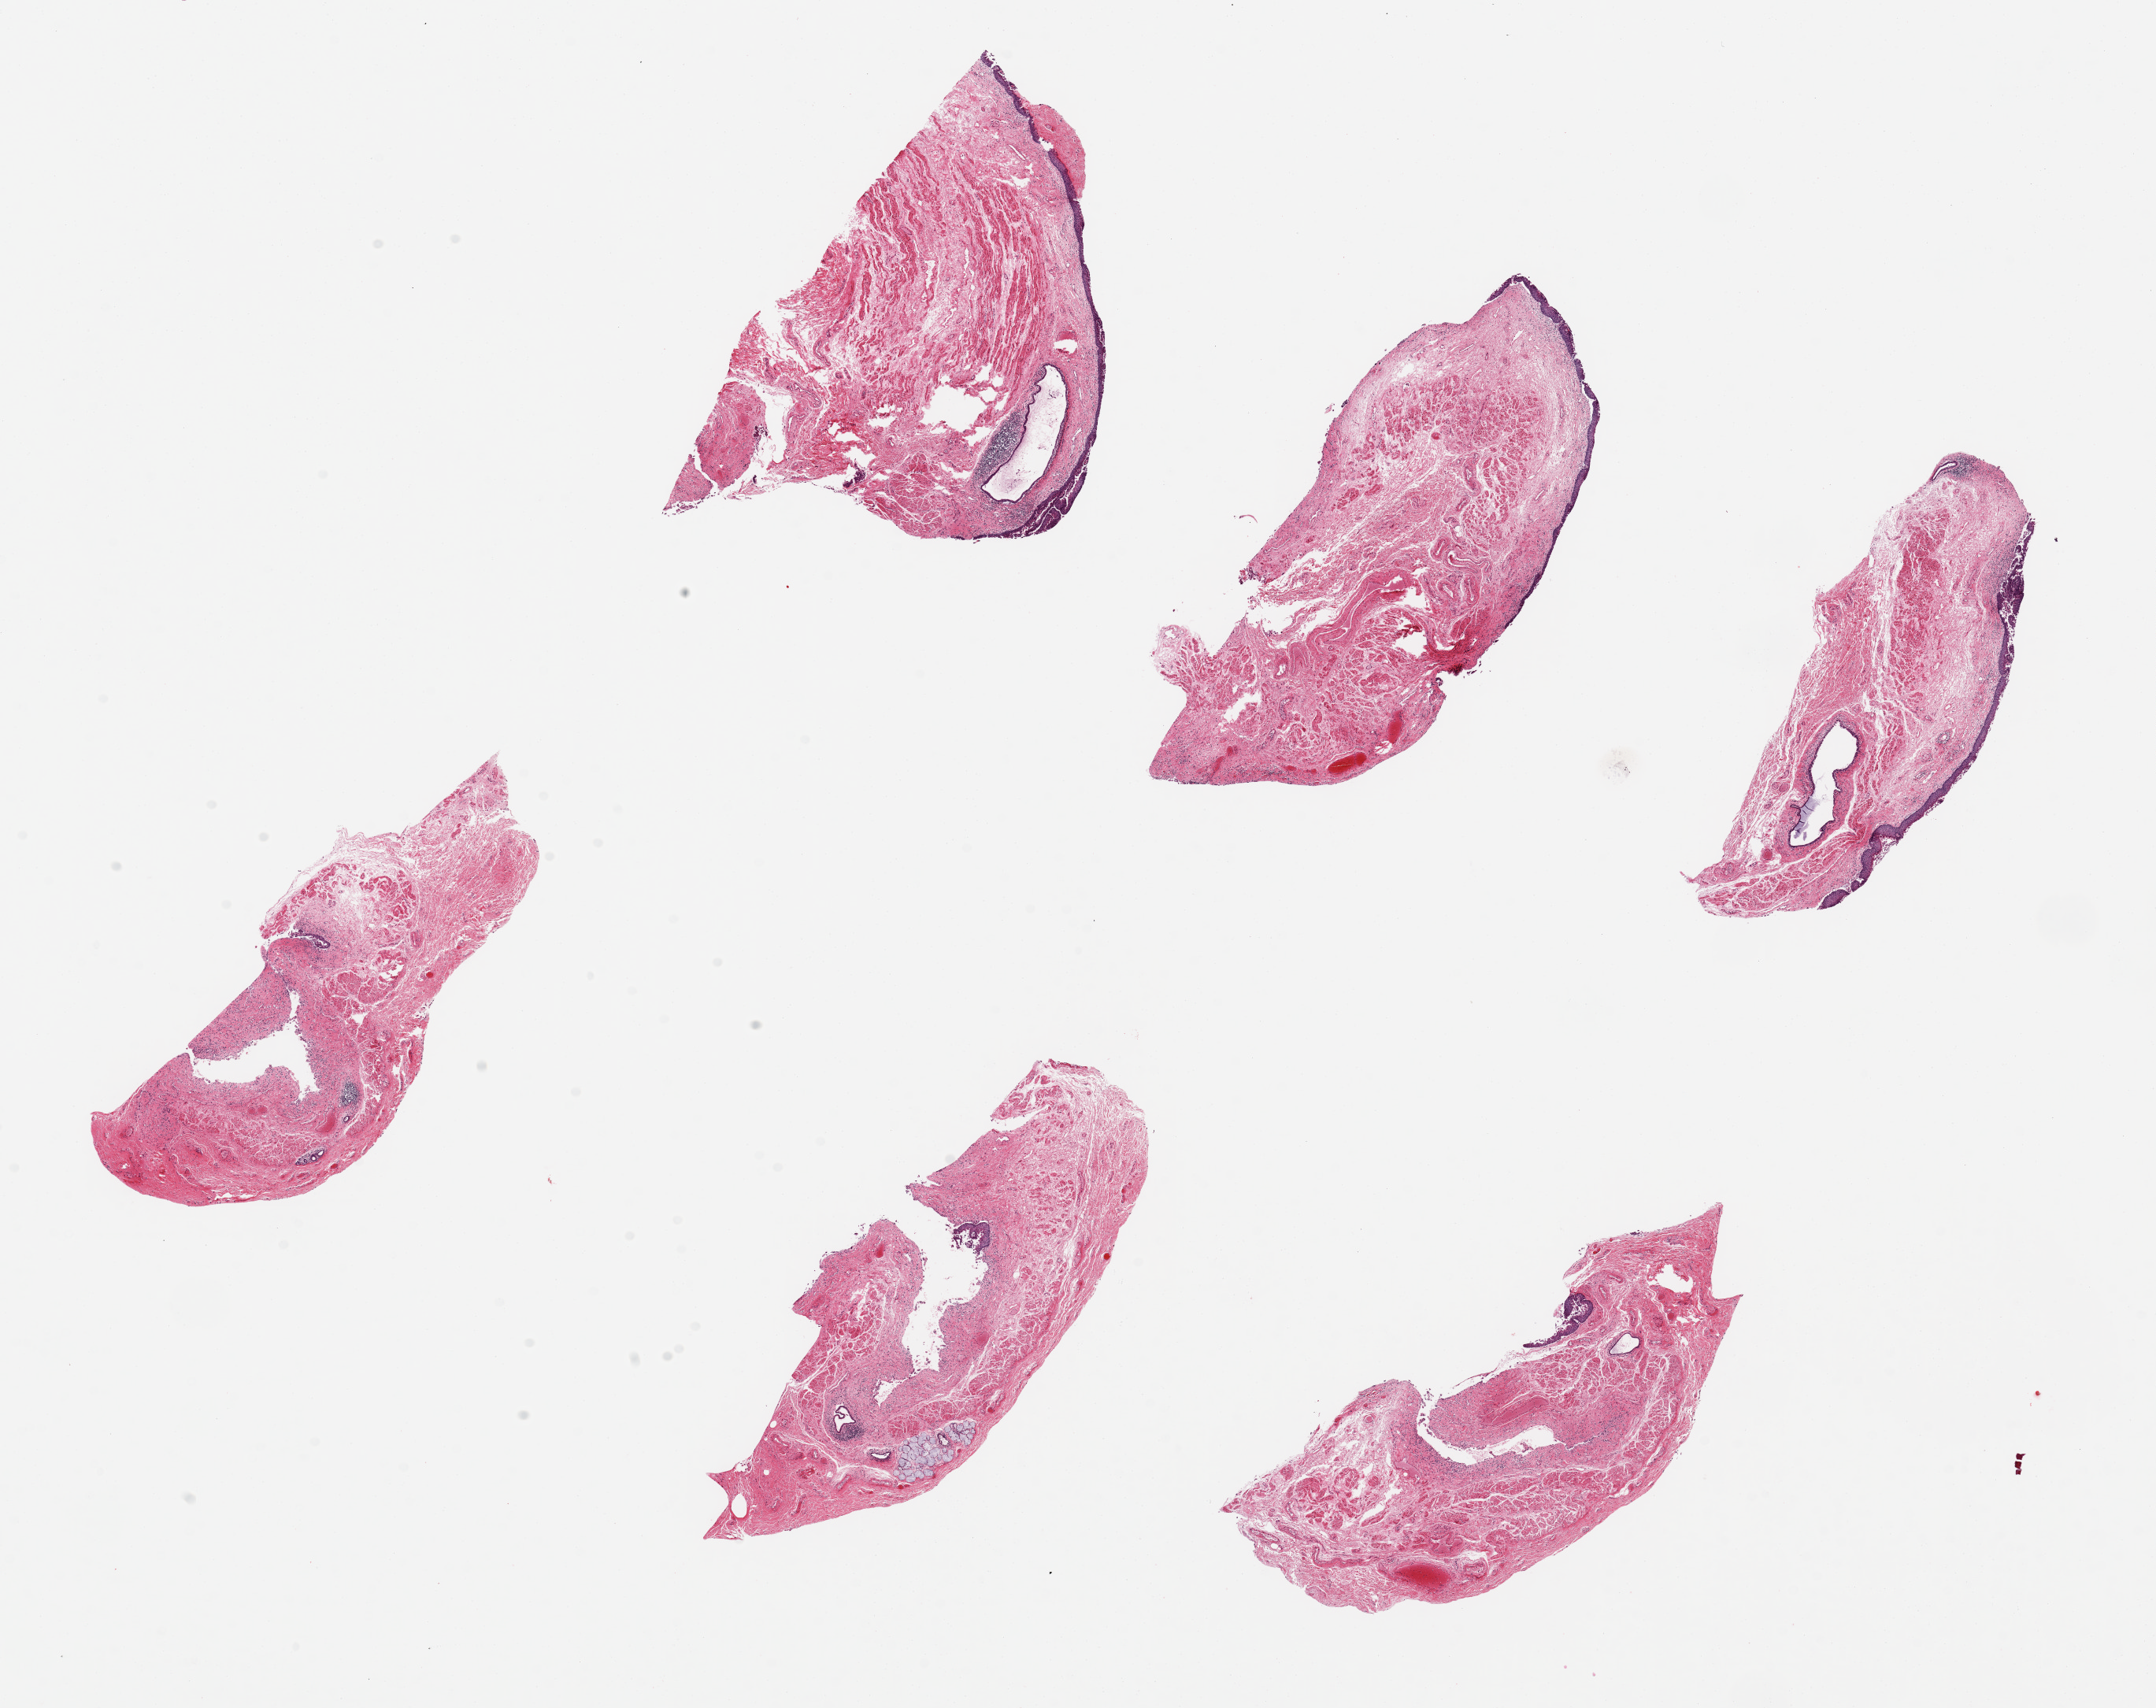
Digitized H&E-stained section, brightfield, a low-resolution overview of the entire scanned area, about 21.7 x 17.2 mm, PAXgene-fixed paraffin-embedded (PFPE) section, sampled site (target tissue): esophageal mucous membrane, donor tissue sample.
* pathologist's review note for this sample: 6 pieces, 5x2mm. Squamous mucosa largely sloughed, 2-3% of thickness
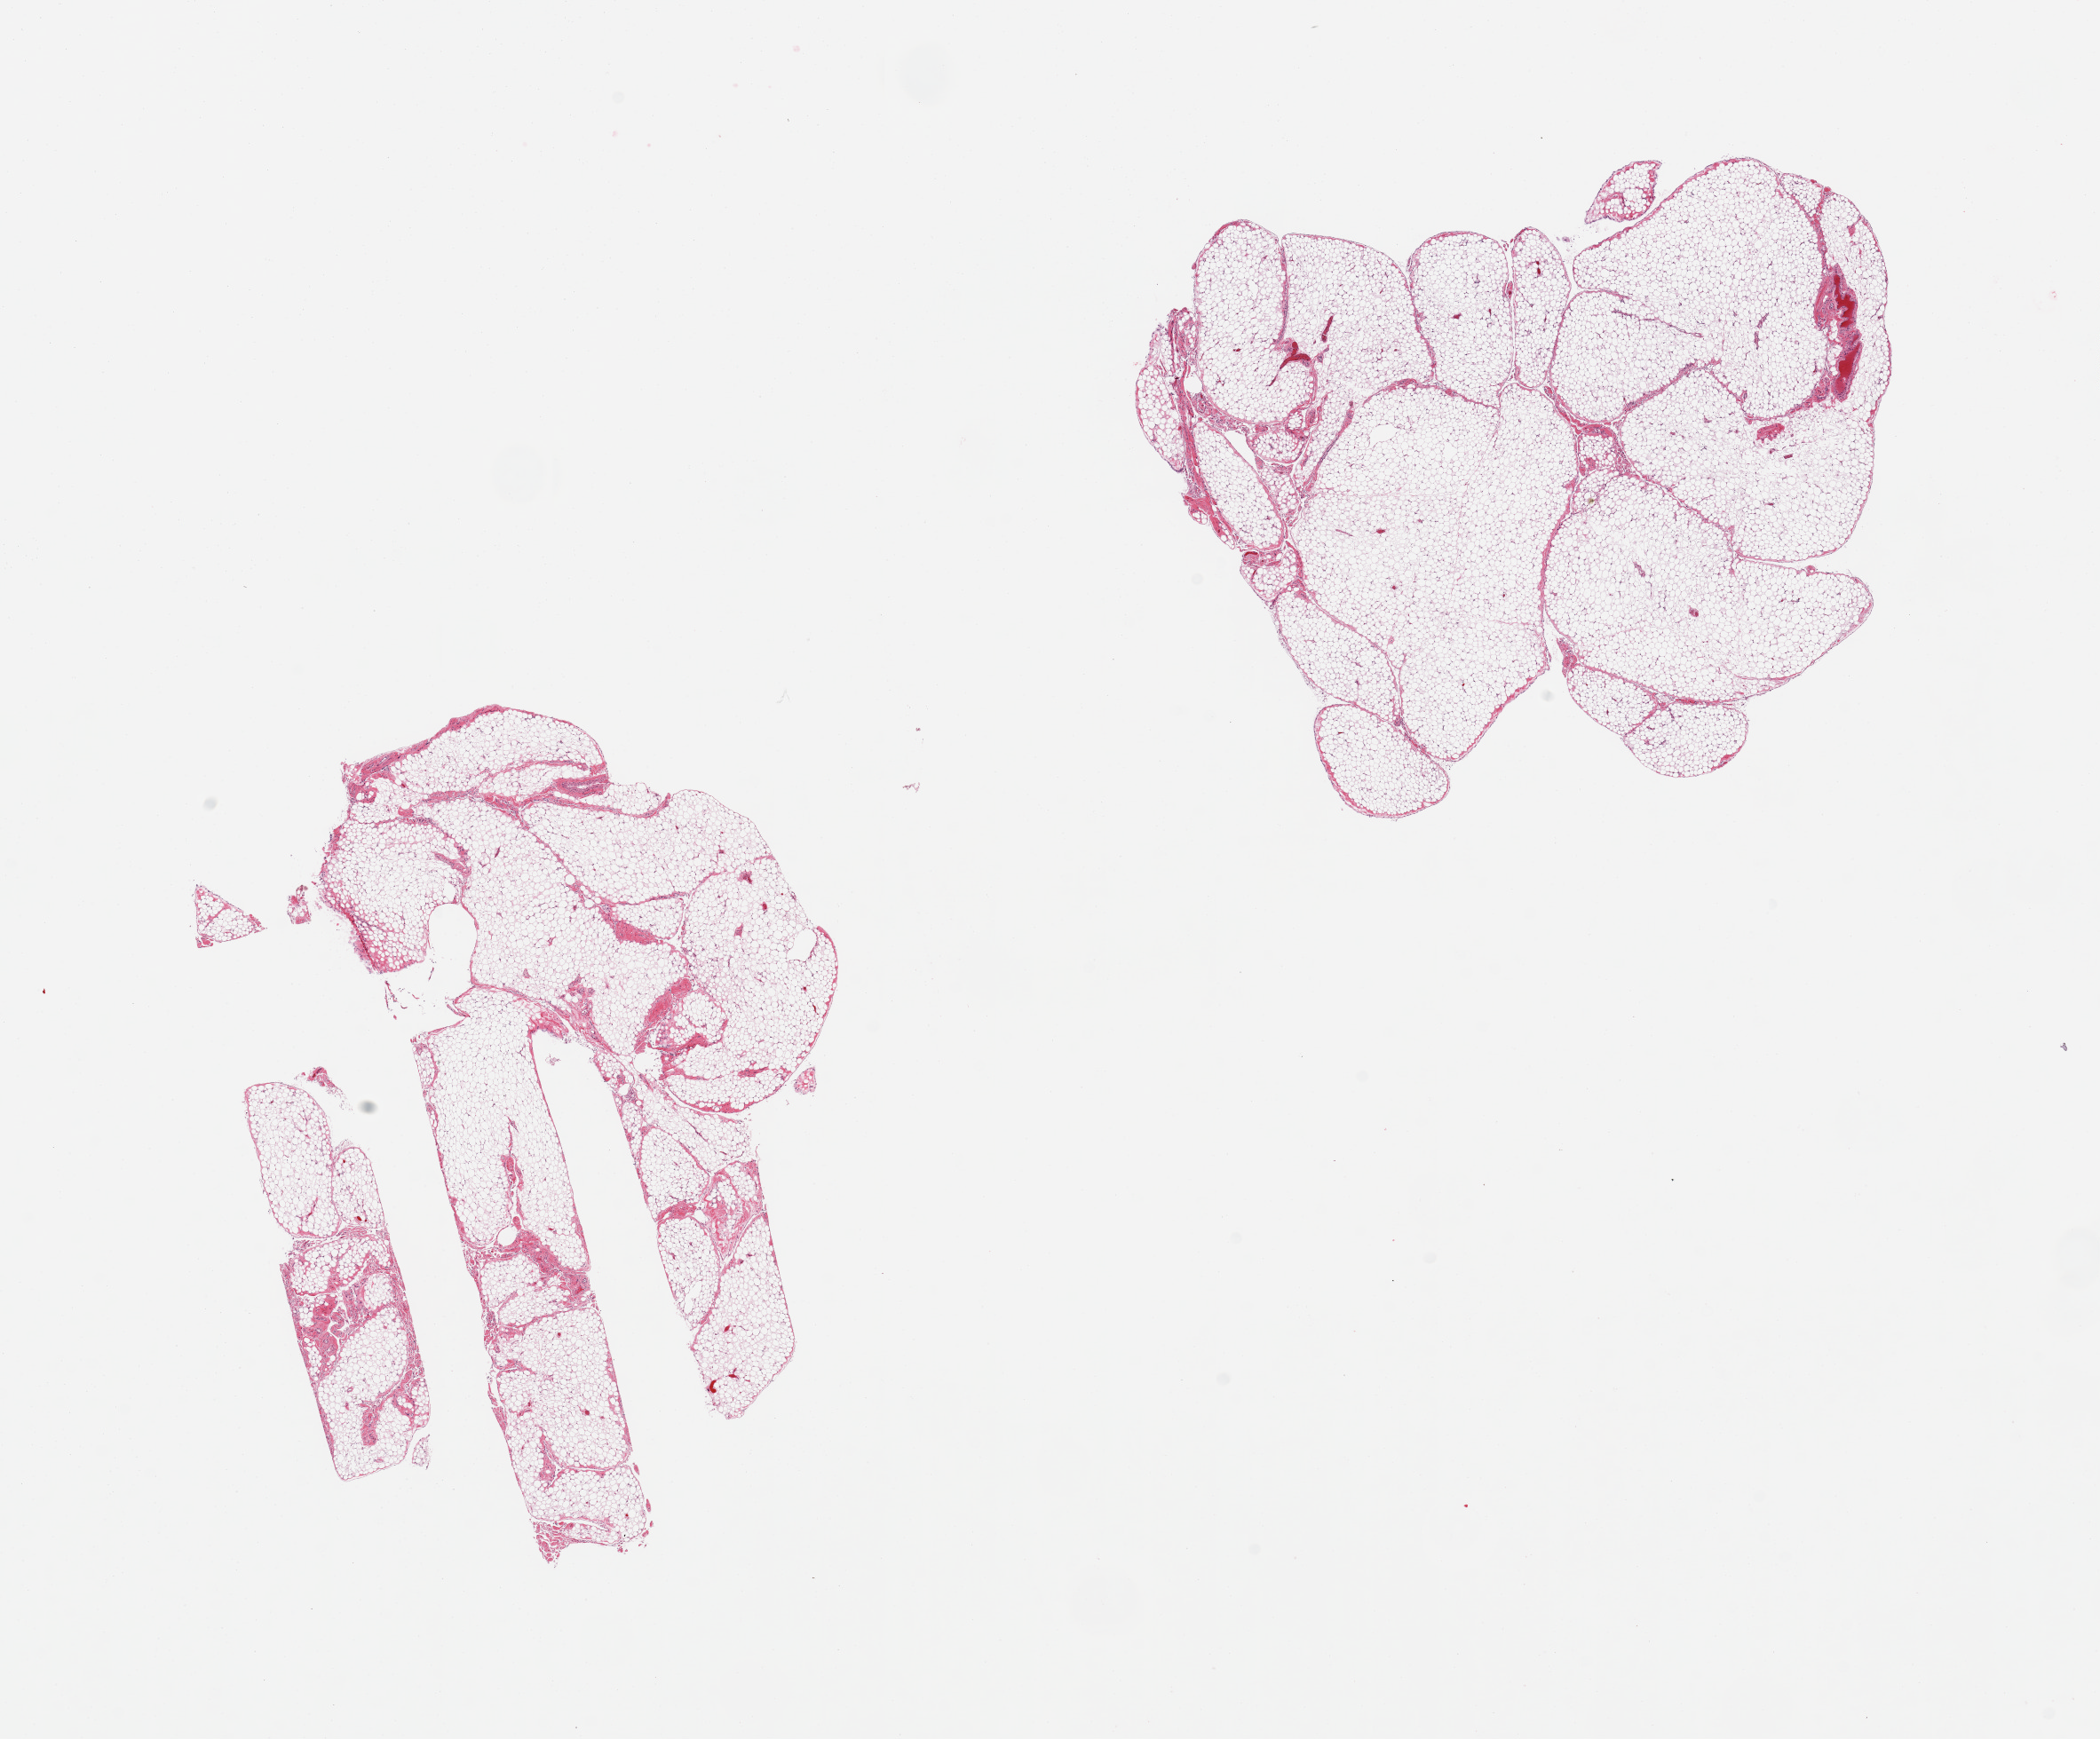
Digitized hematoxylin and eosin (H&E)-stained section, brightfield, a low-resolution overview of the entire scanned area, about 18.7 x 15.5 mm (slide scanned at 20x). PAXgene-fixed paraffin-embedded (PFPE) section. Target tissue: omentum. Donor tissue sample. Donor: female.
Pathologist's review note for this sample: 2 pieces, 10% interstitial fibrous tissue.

——

Check each line of the material for the string "this" and state how many lines contain it, with only the number as the answer.

→ THE COMPLETED TASK
2